Em 2006, durante a comemoração dos 50 anos da “Diplomacia do Jazz”, a secretária de Estado dos EUA, no governo George W. Bush, Condoleezza Rice, disse que “a música de Dizzy Gillespie ofereceu a esperança da liberdade em um momento em que a liberdade foi negada a muitos em casa”. Para Condoleezza, o jazz transmitiu uma promessa futura de liberdade que ressoou em milhões de pessoas.
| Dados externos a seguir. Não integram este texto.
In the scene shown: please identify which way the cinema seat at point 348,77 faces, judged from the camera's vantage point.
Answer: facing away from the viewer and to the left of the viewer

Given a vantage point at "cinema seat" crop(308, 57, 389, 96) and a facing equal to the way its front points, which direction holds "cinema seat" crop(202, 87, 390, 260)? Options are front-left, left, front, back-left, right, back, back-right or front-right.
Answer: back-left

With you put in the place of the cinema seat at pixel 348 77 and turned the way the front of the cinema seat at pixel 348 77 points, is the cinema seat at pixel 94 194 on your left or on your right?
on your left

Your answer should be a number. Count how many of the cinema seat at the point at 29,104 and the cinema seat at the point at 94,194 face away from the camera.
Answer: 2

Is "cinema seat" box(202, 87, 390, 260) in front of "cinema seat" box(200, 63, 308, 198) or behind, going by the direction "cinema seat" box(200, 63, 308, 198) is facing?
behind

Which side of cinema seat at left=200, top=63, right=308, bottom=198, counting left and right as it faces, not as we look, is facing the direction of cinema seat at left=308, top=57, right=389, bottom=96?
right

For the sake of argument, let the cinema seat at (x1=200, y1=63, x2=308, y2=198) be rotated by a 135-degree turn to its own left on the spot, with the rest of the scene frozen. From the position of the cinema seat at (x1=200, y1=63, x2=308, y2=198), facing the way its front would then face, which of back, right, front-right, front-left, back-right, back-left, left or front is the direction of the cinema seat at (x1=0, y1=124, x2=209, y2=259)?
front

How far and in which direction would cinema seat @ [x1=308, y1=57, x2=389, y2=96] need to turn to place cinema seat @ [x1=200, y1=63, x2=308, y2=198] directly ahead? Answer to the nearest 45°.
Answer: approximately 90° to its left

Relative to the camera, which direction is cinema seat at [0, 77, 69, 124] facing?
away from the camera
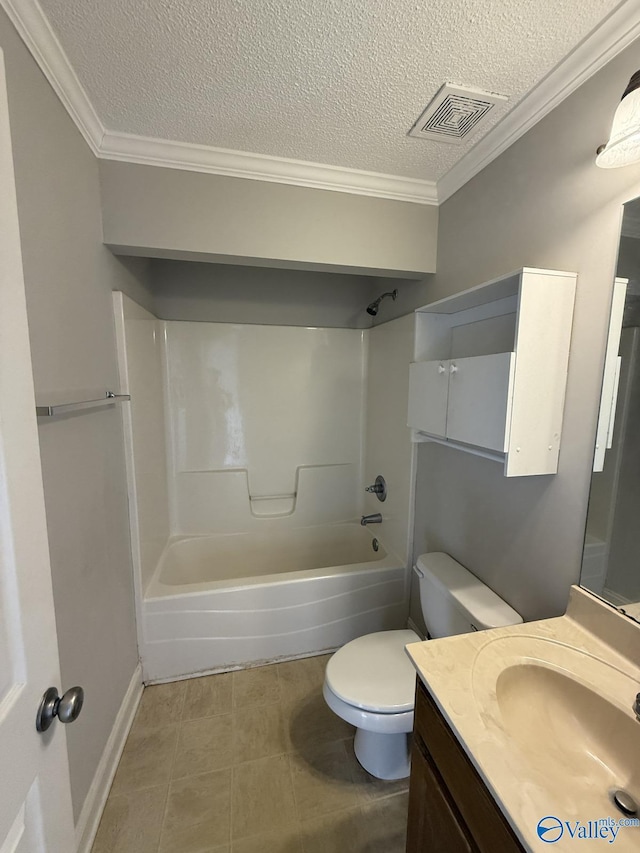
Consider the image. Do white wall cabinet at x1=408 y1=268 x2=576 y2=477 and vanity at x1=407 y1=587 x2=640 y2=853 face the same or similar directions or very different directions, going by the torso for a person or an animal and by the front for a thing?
same or similar directions

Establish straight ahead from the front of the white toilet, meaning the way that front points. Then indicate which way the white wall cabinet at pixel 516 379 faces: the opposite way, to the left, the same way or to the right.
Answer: the same way

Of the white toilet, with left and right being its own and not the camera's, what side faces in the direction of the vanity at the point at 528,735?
left

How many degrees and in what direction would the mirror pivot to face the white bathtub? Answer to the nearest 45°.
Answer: approximately 45° to its right

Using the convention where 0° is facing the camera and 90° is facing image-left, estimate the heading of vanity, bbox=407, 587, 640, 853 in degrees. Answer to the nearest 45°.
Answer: approximately 45°

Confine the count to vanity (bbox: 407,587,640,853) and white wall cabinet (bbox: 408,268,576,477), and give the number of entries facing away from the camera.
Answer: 0

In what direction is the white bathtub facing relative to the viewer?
toward the camera

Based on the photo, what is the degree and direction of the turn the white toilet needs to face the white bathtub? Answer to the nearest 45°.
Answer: approximately 45° to its right

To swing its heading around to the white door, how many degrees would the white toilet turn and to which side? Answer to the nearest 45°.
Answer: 0° — it already faces it

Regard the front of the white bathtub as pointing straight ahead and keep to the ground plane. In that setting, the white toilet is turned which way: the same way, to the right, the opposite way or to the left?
to the right

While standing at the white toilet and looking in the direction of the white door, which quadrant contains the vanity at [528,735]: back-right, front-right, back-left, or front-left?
front-left

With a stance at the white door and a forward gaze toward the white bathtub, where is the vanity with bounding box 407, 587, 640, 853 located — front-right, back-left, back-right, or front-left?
front-right

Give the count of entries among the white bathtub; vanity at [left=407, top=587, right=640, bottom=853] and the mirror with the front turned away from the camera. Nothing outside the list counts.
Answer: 0

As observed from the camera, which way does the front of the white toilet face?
facing the viewer and to the left of the viewer
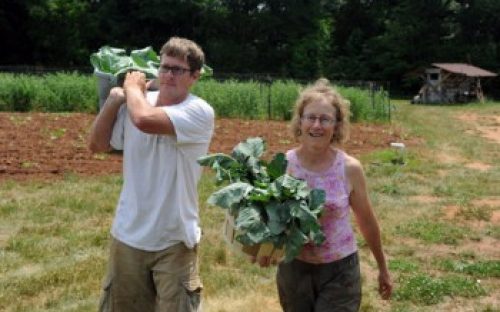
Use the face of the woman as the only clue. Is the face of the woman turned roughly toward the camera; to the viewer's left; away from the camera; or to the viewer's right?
toward the camera

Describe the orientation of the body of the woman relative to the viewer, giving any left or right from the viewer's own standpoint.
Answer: facing the viewer

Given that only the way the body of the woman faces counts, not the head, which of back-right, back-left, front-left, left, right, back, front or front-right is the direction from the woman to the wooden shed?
back

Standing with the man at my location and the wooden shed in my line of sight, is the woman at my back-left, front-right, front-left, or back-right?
front-right

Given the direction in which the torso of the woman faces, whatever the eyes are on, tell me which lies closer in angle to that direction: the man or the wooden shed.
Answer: the man

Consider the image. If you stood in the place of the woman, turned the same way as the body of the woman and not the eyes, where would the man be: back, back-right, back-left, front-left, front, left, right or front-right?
right
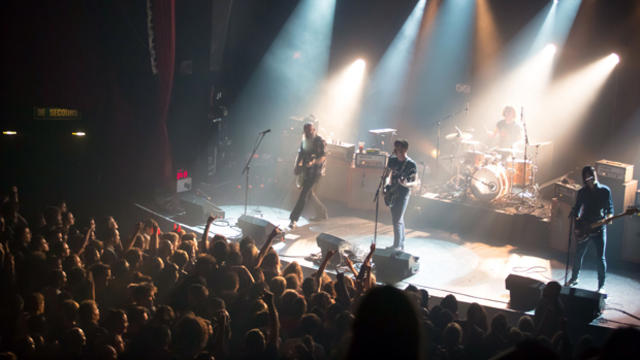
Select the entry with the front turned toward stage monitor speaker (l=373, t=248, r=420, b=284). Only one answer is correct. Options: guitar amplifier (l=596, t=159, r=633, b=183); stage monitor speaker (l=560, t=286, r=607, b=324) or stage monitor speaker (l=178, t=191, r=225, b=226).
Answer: the guitar amplifier

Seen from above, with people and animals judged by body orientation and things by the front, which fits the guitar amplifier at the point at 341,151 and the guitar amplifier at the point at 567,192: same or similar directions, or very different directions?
same or similar directions

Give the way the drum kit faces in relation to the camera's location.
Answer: facing the viewer and to the left of the viewer

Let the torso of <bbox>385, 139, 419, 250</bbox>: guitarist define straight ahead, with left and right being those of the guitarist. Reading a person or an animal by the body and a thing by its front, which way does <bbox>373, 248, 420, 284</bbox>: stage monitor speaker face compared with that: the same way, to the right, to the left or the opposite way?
the opposite way

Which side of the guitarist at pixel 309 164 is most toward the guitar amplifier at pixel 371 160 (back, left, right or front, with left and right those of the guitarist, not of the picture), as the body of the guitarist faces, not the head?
back

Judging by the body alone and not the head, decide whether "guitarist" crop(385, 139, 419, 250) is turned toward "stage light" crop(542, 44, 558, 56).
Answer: no

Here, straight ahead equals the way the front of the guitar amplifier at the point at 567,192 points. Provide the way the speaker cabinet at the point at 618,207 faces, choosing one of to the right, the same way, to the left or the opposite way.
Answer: the same way

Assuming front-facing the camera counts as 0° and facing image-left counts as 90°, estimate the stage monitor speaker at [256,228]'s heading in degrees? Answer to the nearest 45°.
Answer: approximately 225°

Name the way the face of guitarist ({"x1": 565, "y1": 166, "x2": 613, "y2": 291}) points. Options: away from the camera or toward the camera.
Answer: toward the camera

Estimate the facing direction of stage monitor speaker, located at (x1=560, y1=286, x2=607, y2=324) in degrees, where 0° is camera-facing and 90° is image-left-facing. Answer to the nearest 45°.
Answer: approximately 225°

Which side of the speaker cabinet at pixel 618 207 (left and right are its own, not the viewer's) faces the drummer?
right

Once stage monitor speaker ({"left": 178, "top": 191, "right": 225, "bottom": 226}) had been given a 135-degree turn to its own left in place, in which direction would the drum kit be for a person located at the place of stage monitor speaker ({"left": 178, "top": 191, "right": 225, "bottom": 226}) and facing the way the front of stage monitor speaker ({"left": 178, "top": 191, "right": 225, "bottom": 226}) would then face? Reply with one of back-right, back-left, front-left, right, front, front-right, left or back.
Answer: back

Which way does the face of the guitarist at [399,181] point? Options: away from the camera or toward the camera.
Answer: toward the camera

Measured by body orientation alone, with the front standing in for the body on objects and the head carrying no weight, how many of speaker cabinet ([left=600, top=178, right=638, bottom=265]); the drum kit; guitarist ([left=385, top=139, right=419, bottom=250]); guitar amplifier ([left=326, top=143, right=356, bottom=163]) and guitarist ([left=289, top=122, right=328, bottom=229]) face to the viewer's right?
0

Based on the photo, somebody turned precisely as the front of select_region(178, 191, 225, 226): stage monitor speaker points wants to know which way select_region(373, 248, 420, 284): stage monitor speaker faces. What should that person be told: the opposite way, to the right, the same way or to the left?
the same way

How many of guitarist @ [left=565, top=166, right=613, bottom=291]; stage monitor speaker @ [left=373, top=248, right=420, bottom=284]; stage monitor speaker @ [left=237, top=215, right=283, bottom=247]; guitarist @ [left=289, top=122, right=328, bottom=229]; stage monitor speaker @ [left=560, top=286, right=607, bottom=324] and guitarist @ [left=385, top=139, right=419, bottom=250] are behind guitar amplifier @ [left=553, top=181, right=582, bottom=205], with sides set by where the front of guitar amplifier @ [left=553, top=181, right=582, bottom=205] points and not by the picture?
0

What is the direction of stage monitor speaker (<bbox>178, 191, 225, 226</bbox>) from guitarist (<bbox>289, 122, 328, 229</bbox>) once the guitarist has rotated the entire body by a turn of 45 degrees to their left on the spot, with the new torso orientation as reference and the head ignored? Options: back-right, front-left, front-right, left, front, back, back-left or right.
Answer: right

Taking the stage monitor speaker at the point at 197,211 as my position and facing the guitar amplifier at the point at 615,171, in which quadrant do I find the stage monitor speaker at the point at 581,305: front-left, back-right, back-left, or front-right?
front-right
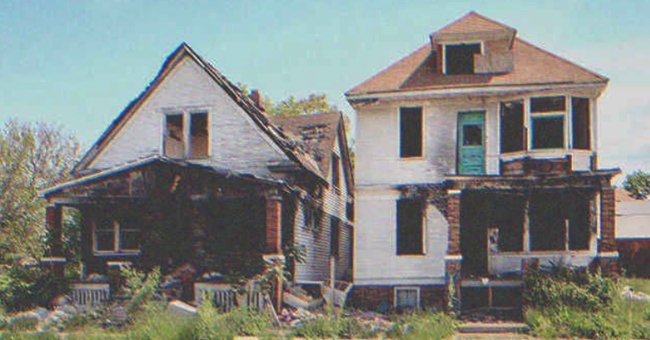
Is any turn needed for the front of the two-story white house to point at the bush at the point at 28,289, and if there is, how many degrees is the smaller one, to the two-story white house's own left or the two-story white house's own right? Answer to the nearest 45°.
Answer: approximately 90° to the two-story white house's own right

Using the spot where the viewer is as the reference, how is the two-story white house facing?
facing the viewer

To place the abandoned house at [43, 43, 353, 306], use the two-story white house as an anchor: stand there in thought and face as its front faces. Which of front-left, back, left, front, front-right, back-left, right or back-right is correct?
right

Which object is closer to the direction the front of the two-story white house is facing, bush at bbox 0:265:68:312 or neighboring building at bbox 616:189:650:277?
the bush

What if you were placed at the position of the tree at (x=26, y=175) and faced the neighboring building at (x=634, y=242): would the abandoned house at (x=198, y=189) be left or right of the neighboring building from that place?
right

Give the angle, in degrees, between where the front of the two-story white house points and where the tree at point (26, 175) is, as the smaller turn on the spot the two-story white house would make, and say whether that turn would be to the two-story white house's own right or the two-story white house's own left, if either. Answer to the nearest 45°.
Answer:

“Nossa tarefa era fazer uma turnê de boa vontade pelo Oriente Médio, Europa e América do Sul, mas na realidade éramos uma banda kamikaze enviada para acalmar a turbulência civil em locais como Chipre, Beirute e Teerã”, recordou o produtor Quincy Jones em 2009.
DIZZY CANDIDATO
O trompetista criador do bebop, com Charlie Parker e Thelonious Monk, foi candidato independente à Presidência dos EUA em 1964, disputando com o democrata Lyndon Johnson e o republicano Barry Goldwater. “Na verdade, tudo começou meio de brincadeira. Uns amigos meus fizeram umas camisetas com a frase “Dizzy for President”, só pra sacanear a eleição, mas aí percebi que eu não sou uma opção tão ruim assim. Os outros candidatos são Barry Goldwater e Lyndon Johnson! Cara, falando sério, eu sou muito melhor do que eles!”, disse Dizzy Gillespie –que acreditava e defendia os direitos civis– em entrevista publicada na revista “Down Beat”. O trompetista ainda prometeu mudar o nome da Casa Branca (White House) para Blues House e nomear Miles Davis para ser o diretor da CIA.
DIZZY BRASILEIRO
Dizzy Gillespie veio oito vezes ao Brasil. Numa dessas passagens pelo país, em agosto de 1974, o trompetista gravou um disco com o Trio Mocotó, no Estúdio Eldorado, em São Paulo. “Dizzy Gillespie no Brasil com Trio Mocotó” passou 36 anos perdido e foi lançado em 2009.